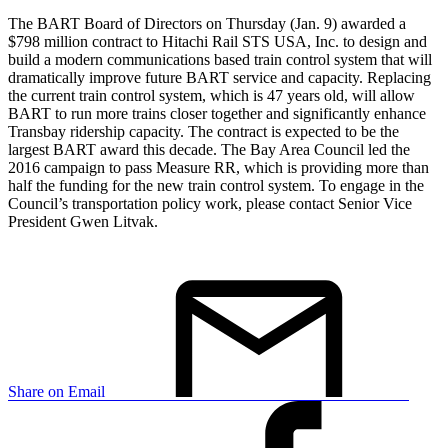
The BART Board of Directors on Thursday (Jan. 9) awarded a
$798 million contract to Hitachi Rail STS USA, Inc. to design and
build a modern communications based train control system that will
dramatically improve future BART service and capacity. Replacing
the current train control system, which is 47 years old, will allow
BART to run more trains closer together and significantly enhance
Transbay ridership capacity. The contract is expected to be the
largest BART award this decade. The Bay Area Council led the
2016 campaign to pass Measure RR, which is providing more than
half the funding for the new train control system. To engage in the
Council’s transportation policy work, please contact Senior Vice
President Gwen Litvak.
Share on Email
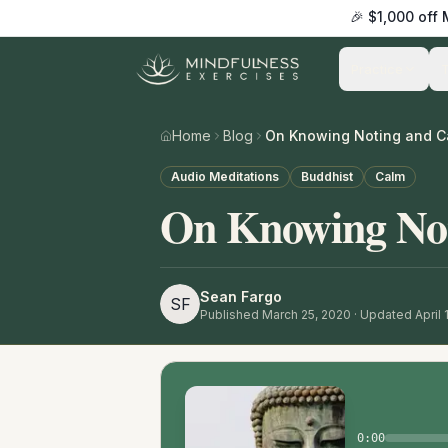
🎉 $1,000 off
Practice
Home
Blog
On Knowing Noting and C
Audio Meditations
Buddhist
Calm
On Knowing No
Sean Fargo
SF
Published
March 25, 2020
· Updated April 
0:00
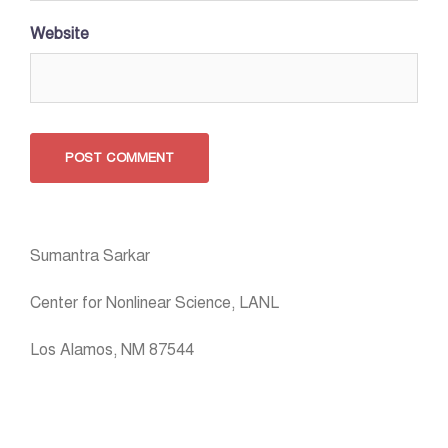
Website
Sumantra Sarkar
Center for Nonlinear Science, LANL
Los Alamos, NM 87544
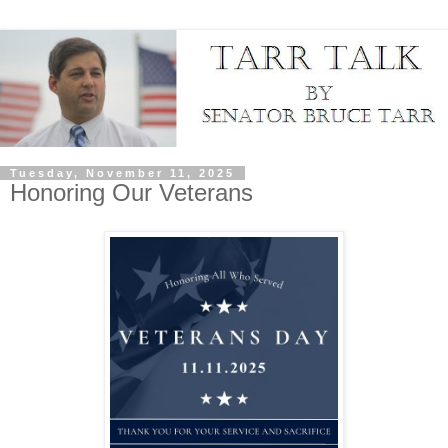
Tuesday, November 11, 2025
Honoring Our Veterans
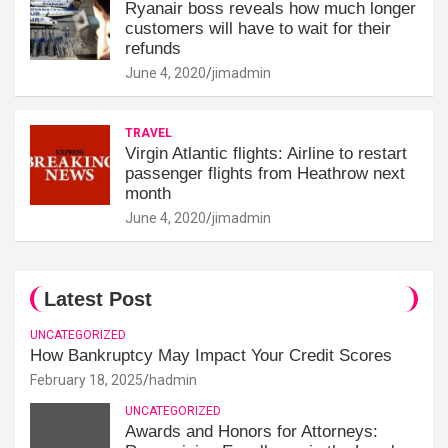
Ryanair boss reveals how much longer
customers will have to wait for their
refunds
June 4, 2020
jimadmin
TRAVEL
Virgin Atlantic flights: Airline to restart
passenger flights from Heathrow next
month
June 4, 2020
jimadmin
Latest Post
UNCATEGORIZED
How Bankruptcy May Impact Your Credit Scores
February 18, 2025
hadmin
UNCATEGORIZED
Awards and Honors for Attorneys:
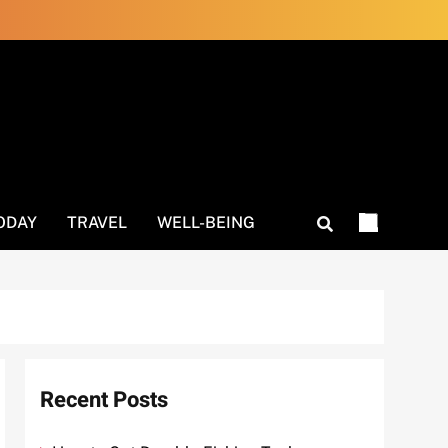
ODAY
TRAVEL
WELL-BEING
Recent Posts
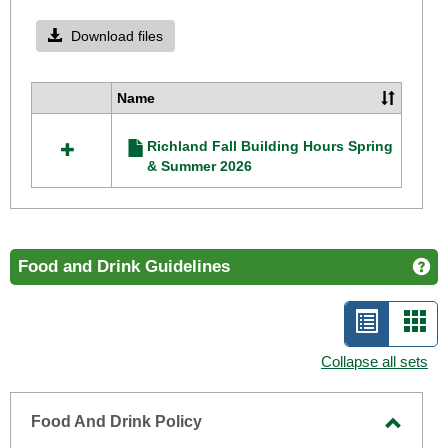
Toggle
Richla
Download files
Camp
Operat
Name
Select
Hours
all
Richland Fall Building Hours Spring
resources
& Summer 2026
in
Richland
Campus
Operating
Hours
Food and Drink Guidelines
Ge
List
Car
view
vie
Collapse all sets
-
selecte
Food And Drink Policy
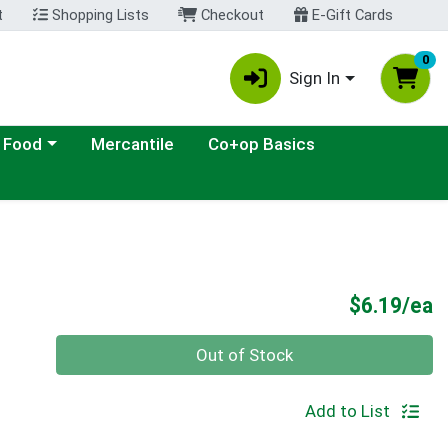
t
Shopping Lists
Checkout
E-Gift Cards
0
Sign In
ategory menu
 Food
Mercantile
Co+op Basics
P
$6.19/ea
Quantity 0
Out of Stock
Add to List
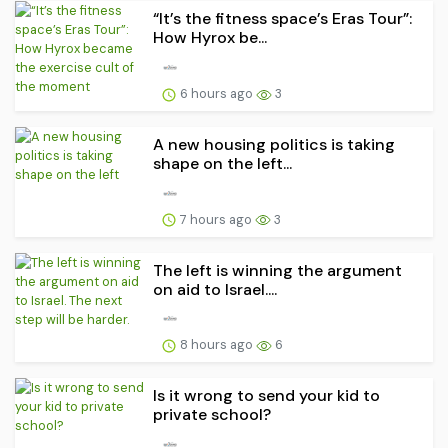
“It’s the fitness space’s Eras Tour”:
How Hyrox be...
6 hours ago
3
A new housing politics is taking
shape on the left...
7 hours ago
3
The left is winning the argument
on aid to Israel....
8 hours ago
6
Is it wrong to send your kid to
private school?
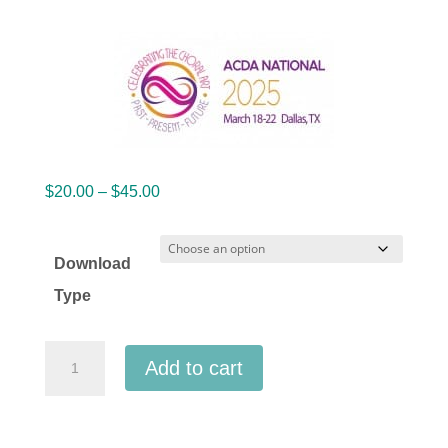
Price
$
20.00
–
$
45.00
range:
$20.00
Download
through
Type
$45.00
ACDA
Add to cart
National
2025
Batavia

- - -

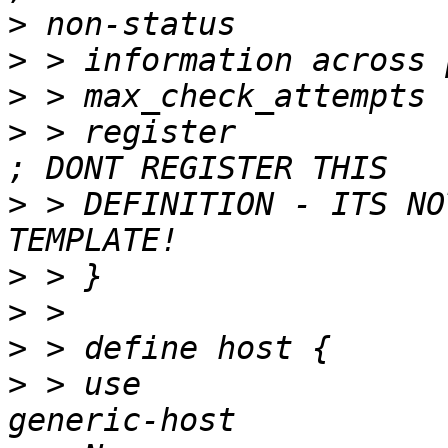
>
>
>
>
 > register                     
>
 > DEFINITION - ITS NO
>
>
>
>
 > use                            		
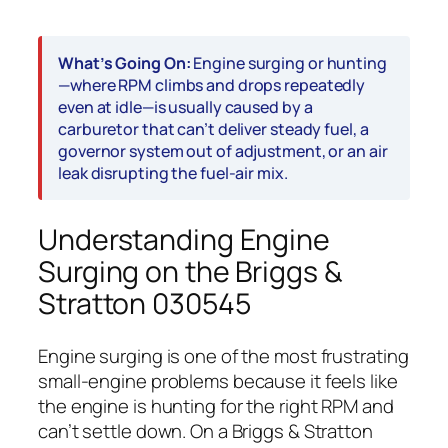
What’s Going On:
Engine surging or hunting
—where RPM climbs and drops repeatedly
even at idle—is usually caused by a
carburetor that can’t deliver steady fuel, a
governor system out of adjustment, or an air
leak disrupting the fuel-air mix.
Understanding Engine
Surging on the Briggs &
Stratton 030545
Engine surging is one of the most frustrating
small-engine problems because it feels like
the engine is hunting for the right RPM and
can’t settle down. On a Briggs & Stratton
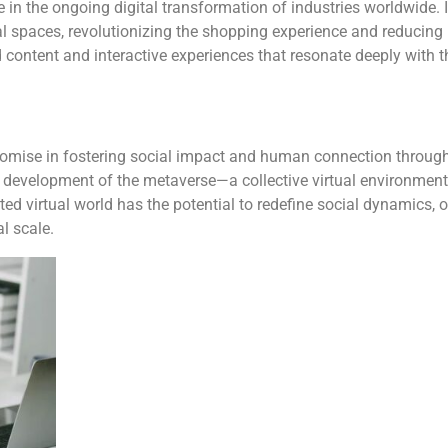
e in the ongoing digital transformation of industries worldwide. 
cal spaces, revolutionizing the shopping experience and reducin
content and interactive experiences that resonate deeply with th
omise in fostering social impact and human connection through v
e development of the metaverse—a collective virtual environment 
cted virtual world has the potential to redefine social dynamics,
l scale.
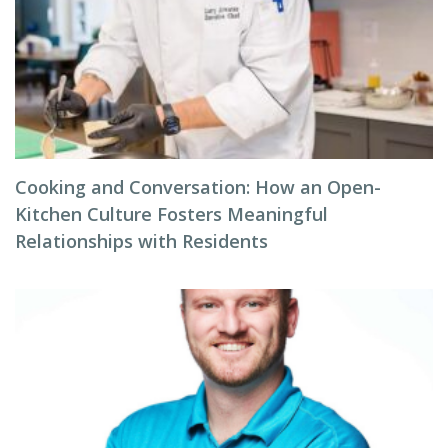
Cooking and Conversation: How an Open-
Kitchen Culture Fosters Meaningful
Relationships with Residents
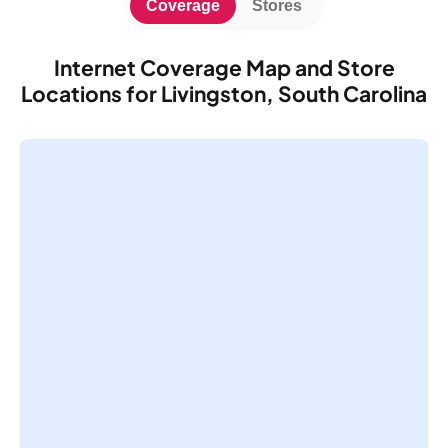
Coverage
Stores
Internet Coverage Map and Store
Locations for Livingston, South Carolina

- - -

TASK BRIEF ::
How many lines in the entries contain the word "Stratton", matching case exactly? Reply with the number alone.

ANSWER FOR THE TASK ::
2